= Community-Led Infrastructure Finance Facility =

UK and Swedish finance facility

The Community-Led Infrastructure Finance Facility or CLIFF was a UK and Swedish finance facility created in 2002 providing bridge finance and venture capital for housing and infrastructure (especially water and sanitation) to developing countries. It was coordinated by the charity Homeless International, with most of the funding coming from the United Kingdom's Department for International Development and the Swedish International Development Cooperation Agency. The facility was shut down in 2018.

CLIFF was mainly intended to support community-led NGOs and CBOs working on issues of social housing and urban poverty, who do not have otherwise access to mainstream housing finance (especially in countries where the financial sector is still under-developed).
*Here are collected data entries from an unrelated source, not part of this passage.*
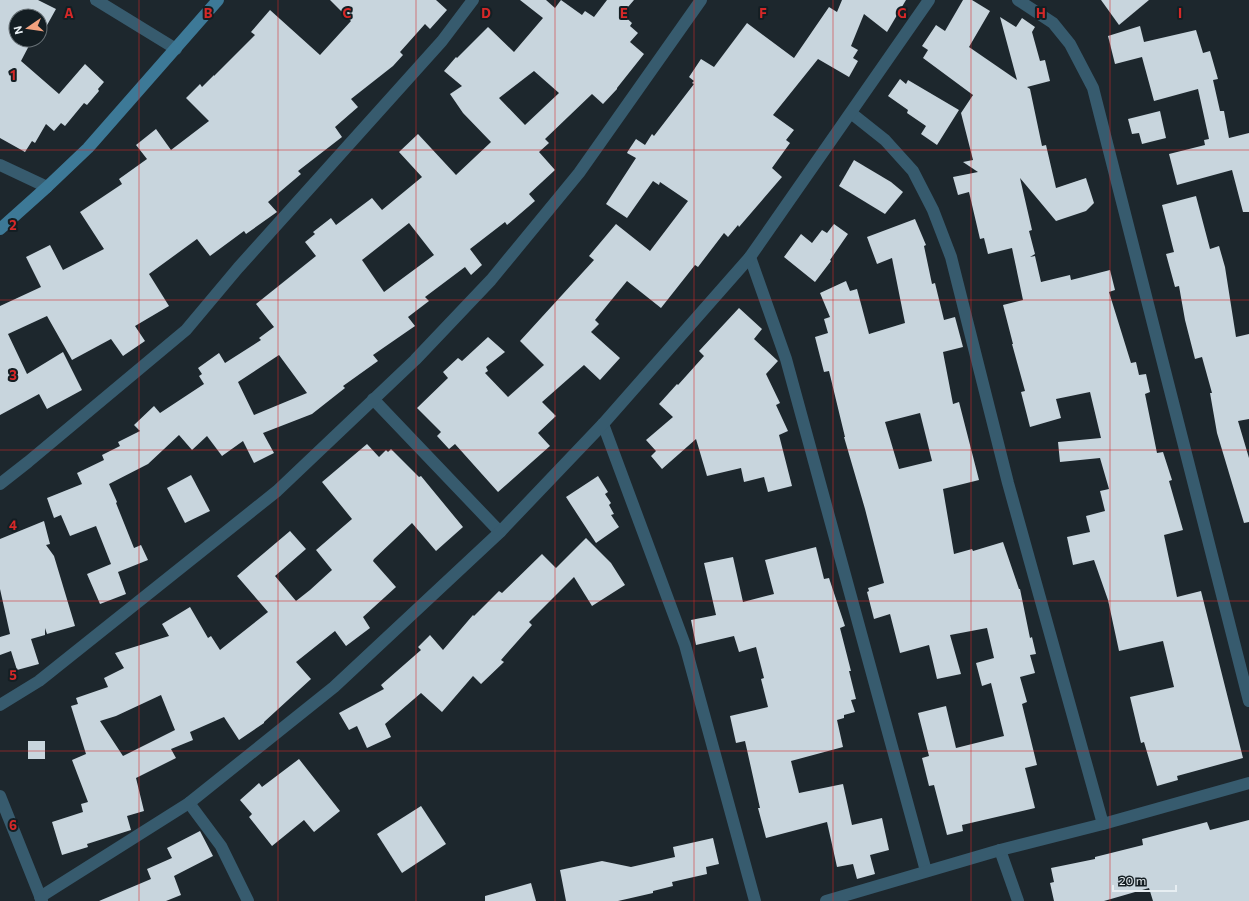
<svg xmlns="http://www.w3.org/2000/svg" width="1249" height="901" viewBox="0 0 1249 901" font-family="Commissioner,sans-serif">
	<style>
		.building { fill: #c8d5dd; fill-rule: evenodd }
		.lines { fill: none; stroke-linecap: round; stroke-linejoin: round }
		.street { stroke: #375b6e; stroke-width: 12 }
		.secondary { stroke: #3d7997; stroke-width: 12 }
		.grid { fill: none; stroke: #d62828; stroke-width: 1; stroke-opacity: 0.55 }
		.grid-label { font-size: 13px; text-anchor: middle; font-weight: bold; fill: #d62828; stroke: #141e23; stroke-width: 4; stroke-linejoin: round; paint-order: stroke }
	</style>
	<rect width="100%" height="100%" fill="#1d272d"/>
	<g class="building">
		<path d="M0 0H38L56 9 46 27 40 25V16H16V40H32L21 61 59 94 85 64 104 82 98 89 99 91 87 105 84 103 65 126 61 123 54 131 46 124 35 143 32 141 25 152 0 138Z"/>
		<path d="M330 0H436L447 10 430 29 425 24 400 52 403 55 393 66 351 99 358 107 335 127 342 137 298 171 301 174 268 202 277 212 246 234 244 231 210 256 197 239 149 274 169 306 135 326 145 341 123 356 111 339 72 360 47 316 8 334 27 374 63 352 82 390 47 409 39 394 0 415V306L41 287 26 257 50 245 63 270 104 249 80 212 122 184 119 179 147 159 136 145 156 129 171 150 209 121 186 98 200 84 202 87 214 75V76L255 35 251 32 270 10 320 55 351 21Z"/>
		<path d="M520 0H546L555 8 561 0 582 15 585 11 594 17 607 0H634L622 14 632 23 630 26 638 33 630 42 644 54 617 88V89L603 104 592 94 545 139 549 143 539 152 555 170 529 194 535 201 507 225 505 222 470 249 482 265 471 275 465 267 425 297 429 301 408 317 415 326 373 355 378 361 343 386 345 388 312 414 263 433 274 453 254 463 243 441 222 456 207 436 192 450 179 435 148 464 109 484 117 502 116 503 134 548 141 545 148 560 118 572 126 594 100 604 87 574 111 564 96 526 70 536 61 515 54 518 47 498 82 484 77 473 104 460 102 455 120 446 118 442 140 431 134 425 154 406 160 413 204 384 199 376 202 374 198 368 219 353 225 363 261 340 259 338 274 327 256 304 316 256 305 242 315 234 313 232 331 218 336 225 372 198 382 210 422 177 399 152 418 134 456 175 491 142 463 113 450 94 462 86 444 71 456 57 457 58 488 27 514 52 543 18ZM534 71 559 93 525 125 499 98ZM409 223 434 255 384 292 362 260ZM279 355 307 393 254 415 238 382Z"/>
		<path d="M842 0H906L887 32 864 14 851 46 858 50 853 58 858 61 849 77 818 59 773 115 794 130 786 140 790 143 772 168 782 177 739 227 738 225 728 237 724 233 698 267 695 265 661 308 627 281 595 320 599 324 591 332 620 358 600 380 584 365 542 402 556 416 538 433 550 446 498 492 455 444 449 449 437 436 441 432 417 408 448 378 443 372 458 358 462 361 488 337 505 352 486 367 488 371 485 373 508 397 544 365 520 341 594 260 589 256 616 224 650 251 688 201 660 182 659 185 653 181 627 218 606 204 636 158 627 153 628 151 636 139 645 145 652 134 654 136 694 84 692 83 694 81 689 77 701 59 714 67 747 23 794 58 829 7 837 12Z"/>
		<path d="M963 0H972L990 11 969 47 1017 80 1000 17 1016 27 1022 18 1035 27 1032 32 1040 61 1045 60 1050 81 1027 87 1030 89 1042 146 1046 145 1056 188 1086 178 1094 203 1086 211 1056 221 1020 178 1032 230 1029 231 1035 254 1030 257 1035 256 1041 282 1070 275 1071 280 1110 270 1115 290 1109 292 1131 363 1136 362 1139 375 1146 374 1150 392 1145 394 1157 453 1163 452 1172 480 1169 481 1183 530 1164 535 1177 597 1201 591 1243 758 1177 776 1178 780 1157 786 1144 742 1141 743 1130 697 1174 687 1163 641 1119 651 1108 600 1094 560 1073 565 1067 537 1090 532 1086 516 1105 511 1100 491 1109 489 1100 458 1060 462 1058 442 1101 438 1090 392 1056 399 1061 418 1030 427 1021 392 1025 391 1012 344H1013L1003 305 1023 300 1012 248 988 254 984 238 980 239 969 192 958 195 953 177 978 172 963 162 973 160 961 113 973 95 923 58 928 50 922 46 936 25 945 31Z"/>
		<path d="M1101 0H1149L1119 25Z"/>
		<path d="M1140 26 1144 42 1196 30 1203 53 1210 51 1218 79 1213 80 1220 111H1224L1229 138 1249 133V212H1243L1232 170 1177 185 1169 154 1205 145 1204 140 1209 139 1198 89 1154 101 1142 57 1115 64 1108 36Z"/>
		<path d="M900 79 906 84 908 80 959 110 937 145 921 134 926 126 907 113 908 110 888 96Z"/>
		<path d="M1160 111 1166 138 1142 144 1139 133 1132 134 1128 119Z"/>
		<path d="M854 160 891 182 903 192 885 214 839 186Z"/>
		<path d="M1196 196 1210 249 1219 246 1225 267 1236 337 1249 334V419L1238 421 1249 458V522L1244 523 1217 433 1210 393H1212L1202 357 1195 359 1185 320 1179 286 1175 287 1166 254 1174 252 1162 205Z"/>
		<path d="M915 219 926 245 924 246 932 284 935 283 944 320 955 317 963 347 943 352 953 404 959 402 979 480 943 489 954 554 972 549 973 551 1003 542 1019 589H1020L1030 638 1032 637 1036 654 1030 655 1035 673 1020 677 1027 702 1022 704 1037 765 1025 768 1035 808 962 825 963 831 947 835 934 785 929 786 922 758 929 756 918 713 946 706 956 748 1004 736 991 683 982 686 976 663 994 658 987 628 950 635 961 674 937 679 929 645 900 653 890 614 874 619 867 592 869 591 868 588 884 583 865 509 844 437H845L829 371 824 372 815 337 828 333 824 319 830 317 820 293 846 281 850 291 857 289 869 334 905 323 892 258 877 264 867 237ZM920 413 932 461 899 469 885 422Z"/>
		<path d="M834 224 848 234 830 260 831 261 815 282 784 257 801 234 812 243 822 230 827 233Z"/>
		<path d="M739 308 762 329 754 339 778 361 766 374 780 403 776 405 788 431 779 435 792 486 768 492 764 477 744 482 741 468 707 476 696 439 662 469 651 456 656 451 646 440 673 417 659 404 677 384 678 385 704 356 699 351Z"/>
		<path d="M367 444 379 457 386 450 388 452 391 449 419 477 421 476 463 527 436 551 412 523 374 559 373 561 396 587 363 617 370 628 346 646 335 631 296 662 311 679 264 722V723L239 740 224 717 190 732 193 740 171 749 176 758 136 778 144 811 127 816 131 830 87 844 88 847 62 855 52 822 83 812 81 804 88 802 72 760 86 754 71 706 78 704 76 698 108 687 104 678 124 668 115 653 169 636 162 624 190 607 208 638 211 636 220 650 268 612 237 576 290 531 306 549 275 576 296 601 310 590 332 570 316 550 352 519 322 482ZM161 695 175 730 123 756 100 721 116 716Z"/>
		<path d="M191 475 210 511 185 523 167 488Z"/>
		<path d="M598 476 608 492 605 494 611 503 609 505 614 514 611 515 619 527 596 543 566 497Z"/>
		<path d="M44 521 50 544 46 545 54 556 75 626 47 634 45 628V635L31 639 39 664 17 670 11 651 0 655V637L10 634 0 589V539Z"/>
		<path d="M586 538 611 563 625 585 592 606 574 577 529 622 532 625 501 660 504 662 481 684 473 676 442 712 421 693 385 724 391 737 367 748 357 726 349 730 339 713 384 689 381 685 421 650 418 647 430 635 443 650 473 615 474 616 499 591 502 593 542 554 556 568Z"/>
		<path d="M816 547 824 579 829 578 845 626 840 628 851 671H849L856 699 851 700 855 712 844 715V718L837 720 843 747 791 761 799 793 843 784 852 825 882 818 889 850 870 855 875 874 857 879 853 864 837 867 827 822 766 838 758 808H760L745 741 736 743 730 716 768 707 761 679 764 678 756 647 739 652 734 636 696 645 691 620 716 615 704 563 733 557 743 602 774 594 765 560Z"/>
		<rect x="28" y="741" width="17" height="18"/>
		<path d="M299 759 340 811 314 832 304 820 272 846 249 817 252 814 240 800 259 783 262 787Z"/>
		<path d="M421 806 446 844 402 873 377 834Z"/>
		<path d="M1249 820V901H1153L1149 888 1104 901H1054L1050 883 1054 882 1051 868 1095 859V857L1143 845 1142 839 1207 822 1210 830Z"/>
		<path d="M200 831 213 856 174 876 181 895 166 901H99L151 879 147 869 172 858 167 848Z"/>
		<path d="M713 838 719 864 706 867 707 874 672 882 673 886 653 891V893L618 901H566L560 870 602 861 631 867 675 857 673 847Z"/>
		<path d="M531 883 536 901H485V896Z"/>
	</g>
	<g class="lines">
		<g class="street">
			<path d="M96 0 176 49"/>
			<path d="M1018 0 1053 23 1070 44 1093 88 1249 701"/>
			<path d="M851 113 885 140 913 171 933 210 951 257 1008 483 1103 824"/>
			<path d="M0 165 47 187"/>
			<path d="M750 257 786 359 926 871"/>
			<path d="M373 399 500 532"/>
			<path d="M603 424 685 645 755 901"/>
			<path d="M0 484 28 462 186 330 238 268 442 41 473 0"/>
			<path d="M0 705 39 681 277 491 415 360 491 280 579 173 701 0"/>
			<path d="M0 796 42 901"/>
			<path d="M189 803 221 846 248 901"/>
			<path d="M1000 850 1018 901"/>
			<path d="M40 897 189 803 334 687 500 532 603 424 750 257 929 0"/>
			<path d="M826 901 1000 850 1103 824 1249 783"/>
		</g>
		<path class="secondary" d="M0 229 47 187 88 148 218 0"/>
	</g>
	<path class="grid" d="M139 0V901M278 0V901M416 0V901M555 0V901M694 0V901M833 0V901M971 0V901M1110 0V901M0 150H1249M0 300H1249M0 450H1249M0 601H1249M0 751H1249"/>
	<g class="grid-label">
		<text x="69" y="18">A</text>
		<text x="208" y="18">B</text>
		<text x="347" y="18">C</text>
		<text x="486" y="18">D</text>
		<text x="624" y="18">E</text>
		<text x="763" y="18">F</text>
		<text x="902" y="18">G</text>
		<text x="1041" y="18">H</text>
		<text x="1180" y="18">I</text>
		<text x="13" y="80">1</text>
		<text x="13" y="230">2</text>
		<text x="13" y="380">3</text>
		<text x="13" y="530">4</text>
		<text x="13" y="680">5</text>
		<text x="13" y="830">6</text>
	</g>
	<g transform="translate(28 28) rotate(257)"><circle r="19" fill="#141e23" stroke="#687176"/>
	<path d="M0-3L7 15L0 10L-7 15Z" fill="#f2a17e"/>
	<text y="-6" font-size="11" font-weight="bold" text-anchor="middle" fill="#e7eef2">N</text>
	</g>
	<path d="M1113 885v6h63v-6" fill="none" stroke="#e7eef2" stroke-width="2"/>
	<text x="1119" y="885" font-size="12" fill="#e7eef2" stroke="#141e23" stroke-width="3" paint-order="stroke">20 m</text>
</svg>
It allows communities to implement demonstration projects, in order to secure funding for larger-scale projects.

== History ==
CLIFF was created as the result of a Department for International Development-funded research entitled Bridging the Finance Gap, started in 1999, and first piloted in 2002 in India. A first phase ran between 2002 and 2010, with almost £10 million funded by DFID and SIDA; a second phase was run until 2015, with around £20 million committed by the same funders. CLIFF started in India in 2002, in Kenya in 2005, in the Philippines in 2007, in Nepal in 2010, and in West Africa, Malawi, Angola and Zimbabwe in 2011.